— Exercise description —
Reproduce each line of the listing below, keeping every character unchanged.

(Data items)
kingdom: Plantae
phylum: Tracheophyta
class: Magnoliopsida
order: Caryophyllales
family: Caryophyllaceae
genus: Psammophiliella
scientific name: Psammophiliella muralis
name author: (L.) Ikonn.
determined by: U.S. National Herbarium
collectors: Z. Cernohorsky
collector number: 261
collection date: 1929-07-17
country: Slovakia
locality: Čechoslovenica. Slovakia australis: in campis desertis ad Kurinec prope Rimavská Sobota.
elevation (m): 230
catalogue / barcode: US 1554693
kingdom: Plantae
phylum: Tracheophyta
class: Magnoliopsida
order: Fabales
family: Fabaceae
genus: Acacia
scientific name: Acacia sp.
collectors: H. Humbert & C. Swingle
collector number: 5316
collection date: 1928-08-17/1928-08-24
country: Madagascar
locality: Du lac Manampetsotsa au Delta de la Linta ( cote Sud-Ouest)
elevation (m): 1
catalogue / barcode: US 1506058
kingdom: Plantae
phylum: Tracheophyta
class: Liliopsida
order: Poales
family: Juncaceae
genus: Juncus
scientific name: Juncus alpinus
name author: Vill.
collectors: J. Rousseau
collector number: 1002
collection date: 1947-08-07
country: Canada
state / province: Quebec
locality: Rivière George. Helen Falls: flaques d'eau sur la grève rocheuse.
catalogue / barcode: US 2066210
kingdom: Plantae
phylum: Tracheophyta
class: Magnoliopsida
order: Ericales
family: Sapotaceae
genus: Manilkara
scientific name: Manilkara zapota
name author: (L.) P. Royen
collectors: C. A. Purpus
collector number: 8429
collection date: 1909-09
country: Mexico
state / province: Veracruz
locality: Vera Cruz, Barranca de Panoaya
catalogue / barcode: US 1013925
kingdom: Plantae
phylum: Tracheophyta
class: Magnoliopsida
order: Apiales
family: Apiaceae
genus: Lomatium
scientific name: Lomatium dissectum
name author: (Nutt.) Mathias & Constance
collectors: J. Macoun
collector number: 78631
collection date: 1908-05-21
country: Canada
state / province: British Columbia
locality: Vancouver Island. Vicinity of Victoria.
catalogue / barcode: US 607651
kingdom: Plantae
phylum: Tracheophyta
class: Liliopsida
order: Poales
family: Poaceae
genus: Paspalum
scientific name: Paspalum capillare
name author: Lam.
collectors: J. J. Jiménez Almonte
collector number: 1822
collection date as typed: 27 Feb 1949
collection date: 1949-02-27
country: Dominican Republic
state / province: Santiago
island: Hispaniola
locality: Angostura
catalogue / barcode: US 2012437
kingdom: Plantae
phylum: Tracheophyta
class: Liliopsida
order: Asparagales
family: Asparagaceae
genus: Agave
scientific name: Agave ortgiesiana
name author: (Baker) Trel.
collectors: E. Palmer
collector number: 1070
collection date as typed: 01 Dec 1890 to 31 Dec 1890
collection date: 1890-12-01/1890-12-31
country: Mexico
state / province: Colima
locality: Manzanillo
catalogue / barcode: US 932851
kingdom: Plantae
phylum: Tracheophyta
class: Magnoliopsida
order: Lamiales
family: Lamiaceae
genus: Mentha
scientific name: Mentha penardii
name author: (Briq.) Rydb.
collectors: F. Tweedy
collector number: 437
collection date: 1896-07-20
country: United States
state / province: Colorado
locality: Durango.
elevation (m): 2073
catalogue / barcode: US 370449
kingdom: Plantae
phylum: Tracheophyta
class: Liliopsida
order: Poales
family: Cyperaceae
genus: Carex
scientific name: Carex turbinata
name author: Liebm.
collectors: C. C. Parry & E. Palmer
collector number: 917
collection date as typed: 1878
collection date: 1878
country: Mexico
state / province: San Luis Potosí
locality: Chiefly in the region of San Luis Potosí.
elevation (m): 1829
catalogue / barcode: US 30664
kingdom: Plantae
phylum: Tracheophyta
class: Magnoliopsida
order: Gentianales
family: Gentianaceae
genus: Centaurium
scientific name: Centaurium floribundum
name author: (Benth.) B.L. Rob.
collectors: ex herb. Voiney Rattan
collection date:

— Task result —
kingdom: Plantae
phylum: Tracheophyta
class: Magnoliopsida
order: Caryophyllales
family: Caryophyllaceae
genus: Psammophiliella
scientific name: Psammophiliella muralis
name author: (L.) Ikonn.
determined by: U.S. National Herbarium
collectors: Z. Cernohorsky
collector number: 261
collection date: 1929-07-17
country: Slovakia
locality: Čechoslovenica. Slovakia australis: in campis desertis ad Kurinec prope Rimavská Sobota.
elevation (m): 230
catalogue / barcode: US 1554693
kingdom: Plantae
phylum: Tracheophyta
class: Magnoliopsida
order: Fabales
family: Fabaceae
genus: Acacia
scientific name: Acacia sp.
collectors: H. Humbert & C. Swingle
collector number: 5316
collection date: 1928-08-17/1928-08-24
country: Madagascar
locality: Du lac Manampetsotsa au Delta de la Linta ( cote Sud-Ouest)
elevation (m): 1
catalogue / barcode: US 1506058
kingdom: Plantae
phylum: Tracheophyta
class: Liliopsida
order: Poales
family: Juncaceae
genus: Juncus
scientific name: Juncus alpinus
name author: Vill.
collectors: J. Rousseau
collector number: 1002
collection date: 1947-08-07
country: Canada
state / province: Quebec
locality: Rivière George. Helen Falls: flaques d'eau sur la grève rocheuse.
catalogue / barcode: US 2066210
kingdom: Plantae
phylum: Tracheophyta
class: Magnoliopsida
order: Ericales
family: Sapotaceae
genus: Manilkara
scientific name: Manilkara zapota
name author: (L.) P. Royen
collectors: C. A. Purpus
collector number: 8429
collection date: 1909-09
country: Mexico
state / province: Veracruz
locality: Vera Cruz, Barranca de Panoaya
catalogue / barcode: US 1013925
kingdom: Plantae
phylum: Tracheophyta
class: Magnoliopsida
order: Apiales
family: Apiaceae
genus: Lomatium
scientific name: Lomatium dissectum
name author: (Nutt.) Mathias & Constance
collectors: J. Macoun
collector number: 78631
collection date: 1908-05-21
country: Canada
state / province: British Columbia
locality: Vancouver Island. Vicinity of Victoria.
catalogue / barcode: US 607651
kingdom: Plantae
phylum: Tracheophyta
class: Liliopsida
order: Poales
family: Poaceae
genus: Paspalum
scientific name: Paspalum capillare
name author: Lam.
collectors: J. J. Jiménez Almonte
collector number: 1822
collection date as typed: 27 Feb 1949
collection date: 1949-02-27
country: Dominican Republic
state / province: Santiago
island: Hispaniola
locality: Angostura
catalogue / barcode: US 2012437
kingdom: Plantae
phylum: Tracheophyta
class: Liliopsida
order: Asparagales
family: Asparagaceae
genus: Agave
scientific name: Agave ortgiesiana
name author: (Baker) Trel.
collectors: E. Palmer
collector number: 1070
collection date as typed: 01 Dec 1890 to 31 Dec 1890
collection date: 1890-12-01/1890-12-31
country: Mexico
state / province: Colima
locality: Manzanillo
catalogue / barcode: US 932851
kingdom: Plantae
phylum: Tracheophyta
class: Magnoliopsida
order: Lamiales
family: Lamiaceae
genus: Mentha
scientific name: Mentha penardii
name author: (Briq.) Rydb.
collectors: F. Tweedy
collector number: 437
collection date: 1896-07-20
country: United States
state / province: Colorado
locality: Durango.
elevation (m): 2073
catalogue / barcode: US 370449
kingdom: Plantae
phylum: Tracheophyta
class: Liliopsida
order: Poales
family: Cyperaceae
genus: Carex
scientific name: Carex turbinata
name author: Liebm.
collectors: C. C. Parry & E. Palmer
collector number: 917
collection date as typed: 1878
collection date: 1878
country: Mexico
state / province: San Luis Potosí
locality: Chiefly in the region of San Luis Potosí.
elevation (m): 1829
catalogue / barcode: US 30664
kingdom: Plantae
phylum: Tracheophyta
class: Magnoliopsida
order: Gentianales
family: Gentianaceae
genus: Centaurium
scientific name: Centaurium floribundum
name author: (Benth.) B.L. Rob.
collectors: ex herb. Voiney Rattan
collection date:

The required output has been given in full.